Description of the task >>
When you copy the material below, keep every line exact and drop the pictures.

Input records >>
==*==

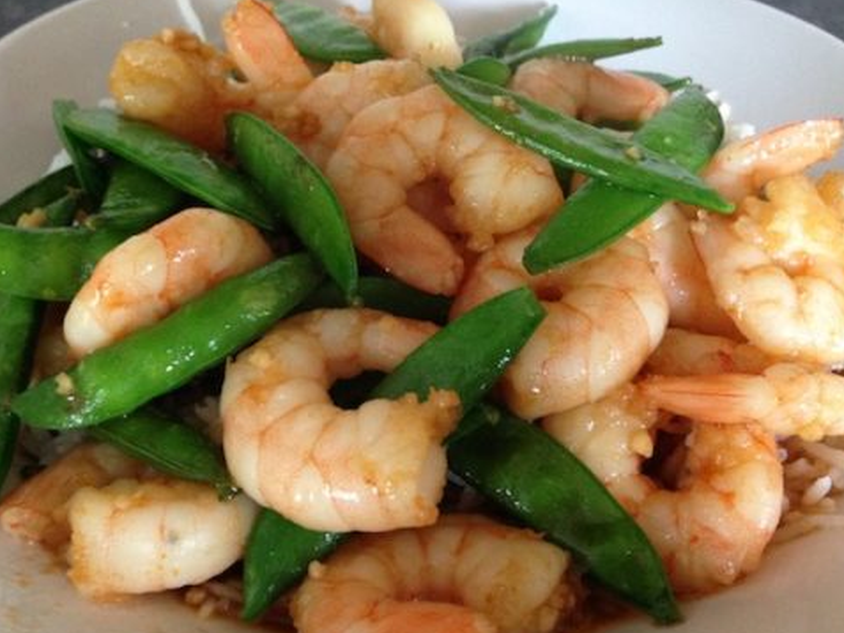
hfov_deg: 40.4
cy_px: 345
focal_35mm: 47
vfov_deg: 30.9
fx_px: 1146
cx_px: 414
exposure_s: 1/20
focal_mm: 4.13
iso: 320
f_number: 2.4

==*==

Response box >>
hfov_deg: 40.4
cy_px: 345
focal_35mm: 47
vfov_deg: 30.9
fx_px: 1146
cx_px: 414
exposure_s: 1/20
focal_mm: 4.13
iso: 320
f_number: 2.4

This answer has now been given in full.